> **TO DO**
- a) In the sign-making journal, why was one side of the plywood box left off?
- b) Carry on the sign-making journal from its final sentence.

It is hard to believe that it was only seven years ago I witnessed a CNC router in action for the very first time. I was fascinated and simply had to have one! Although I had been in the creative end of the three dimensional sign business for most of my life I didn't really know what I would do with one - but I just knew it could do fantastic stuff.

Through extensive research I quickly found out that with the relative simplicity of EnRoute, CNC routers were capable of just about anything imaginable. This journal will chronicle that journey to date and continue each week with two or three entries as we continue to explore just what is possible with this wonderful software... -dan

Friday, December 31, 2010

Out of the box... Part III

The original goal was to have this piece finished before the end of the year as it was one of my CHALLENGE 2010 projects. But, ALAS, it is simply not going to happen. Oh well. The total ended up being 11.65 projects completed this year. Not bad I guess.

We did make pretty good progress however, considering we only put an hour or two at most into the project each week. The LED's look pretty cool and give the piece added dimension and bling. The smoke really stumped me for a while but balls of the sculpting epoxy over crumpled tinfoil (to save material) looked pretty good. In the end I decided that alien smoke didn't have to look like anything like the smoke we are used to seeing on earth after all. When I added the orange LED's in the rear jet engine they threw a fabulous glow on the smoke and all was well.

Well keep hacking away at the smoke trail which proved to be a much larger task than I imagined. The detail on the rear engine will be done today and I may even get the rivets glued onto the 'steel' bands on the box. I'll probably sneak a few more bubbles onto the smoke as well. In another week or two this piece will be done.  And you just know I have something really cool in mind after that. It will be a brand new year after all...

Happy New Year!


Out of the box.... continued.

I sent the file to the router and then whipped up a plywood box that would serve as the base structure for the sign. The top and bottom 'metal' band was to be 30 lb Precision Board, like the 'wooden' boards. Everything was cut at a 45 degree angle but tapered - just to make it a little trickier. The hole in the top (and a matching hole in the bottom) was for the transformer and wiring for the LED lighting.

For the smoke trail and flying saucer support I decided to stick to what I knew best - welded steel. I bent up a piece of 1" x 1" square tubing and welded it to a steel plate which I bolted to the plywood. Then I whipped some pencil rod into graceful curves and welded this on to support the expanded mesh which in turn would support the sculpting epoxy.

When I was done it looked like this. The 'T' shaped steel rods at the top will be laminated inside the flying saucer halves.

I left one side of the box off. I would glue it on then as a demonstration piece at our Sign Magic Workshop which was held back in October.

At our Sign Magic Workshops we try our best to cover every aspect of our projects we possibly can. Some folks have never glued High Density Urethane before and so it is one more thing to learn.

Then as a class project I first demonstrate how to tie wire onto a frame and then everyone jumps in to try their hand at it. They quickly learn that everything we do is an acquired skill, best accomplished with lots of practice.

> **DATA SECTION**

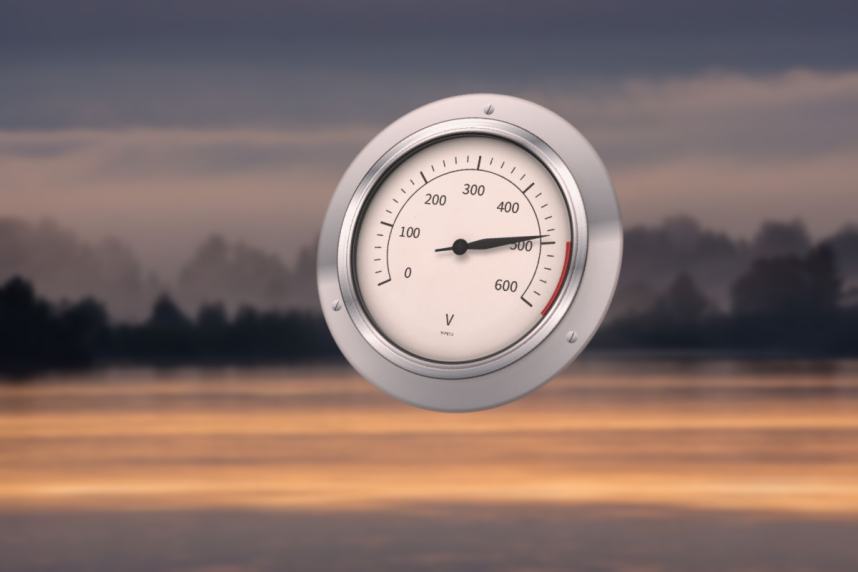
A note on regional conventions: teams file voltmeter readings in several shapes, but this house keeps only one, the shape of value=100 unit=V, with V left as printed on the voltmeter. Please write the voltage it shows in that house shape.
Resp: value=490 unit=V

> **RESULTS OF THE TASKS**
- a) It was left off so it could be glued on later as a demonstration piece at the Sign Magic Workshop held in October.

- b)
At this workshop the theme was 'A' for alien. My alien of course was the little fellow that would pilot the space craft. He measures about 8" tall. Here we are testing the effect LED's would have from the instruments on his flying saucer. 

The flying saucer file was built at the workshop and routed while we were doing other things. Here one of the students is giving me a hand assembling it on the structure.

And lastly I decided to check the height of my little creature in the space ship. The glass dome had been already ordered. Some minor adjustments were in order.  We got a rough coat of epoxy on the smoke trail at the workshop but little else. It was an eager bunch with lots of questions. I was kept pretty busy the entire weekend.  Right after that our shop got really busy too. The flying saucer project would simply have to wait it's turn.

Next time I'll post the progress we've made from this point...


Thursday, December 30, 2010

Out of the box

A number of months ago we started work on a fun piece for our own display. We all know how those projects go. The shop inevitably gets busy and the projects get shoved off into a corner and gather dust. Well, our shop is kind of like everyone else's in that regard. The good news is that is didn't stay in the corner for long - or at least not very long each time it got shoved there. We've been making some progress. The project proved to be a little more complex and take considerably more time than I first imagined when I designed it.

The first thing I did was design the vectors. I decided to make all four sides the same instead of adding our name. That made things easy. The trick task on this project would be to curve the sides inward while splaying out the top of the box. With EnRoute there were a number of ways this could have been accomplished. I could have used the Sweep Two Rails function or I could use my favorite technique of applying bitmaps. You don't need to guess which one I used. First up was the vectors - done full size of course.

Next I created a bitmap of a blend which faded from white to black to white again. It was  easy and was accomplished in seconds. I kept in mind that white would raise the relief, black would do nothing. Grays would do in between depending on their value. I applied this bitmap to the relief of the boards and the lettering in separate passed, keeping the numeric values the same so the curves matched.

Then I took a cartoon woodgrain bitmap from my collection and applied that to the boards. The end result looked something like this.

The letters were then positioned on the boards and merged together with a flat background. I was pretty happy with the result as it looked pretty much as I had imagined. I kept the boards slightly oversized as I would need to trim them on the table saw to get the corners cut at a forty five degree angle. I would measure the wooden box I would glue it all to get accurate measurements.

I grabbed an end view shot off my screen to show just how much curve I managed to achieve using the blend bitmap.

Next time I'll pick up where we left off...


Wednesday, December 29, 2010

Back to work we go...

 I hope everyone had a great Christmas with those they love. Here we had a relatively quiet, small Christmas this year with only twelve family and friends around the table. It was a good time. 

Just before Christmas we finished the Nag's Head sign. Our customer was delighted with the result.

Yesterday we got back into the shop once more and began getting things rolling once more on projects which had lain idle for a few days. The Glass Hive Studio sign is the furthest along. I glued the front and back sides of the sign together yesterday with vinyl covered Lexan sandwiched in between.  Some steel rods were also laminated inside the frame which I would weld to the structure as we proceeded. This morning I used my trusty air powered die grinder to sculpt the edges of the sign.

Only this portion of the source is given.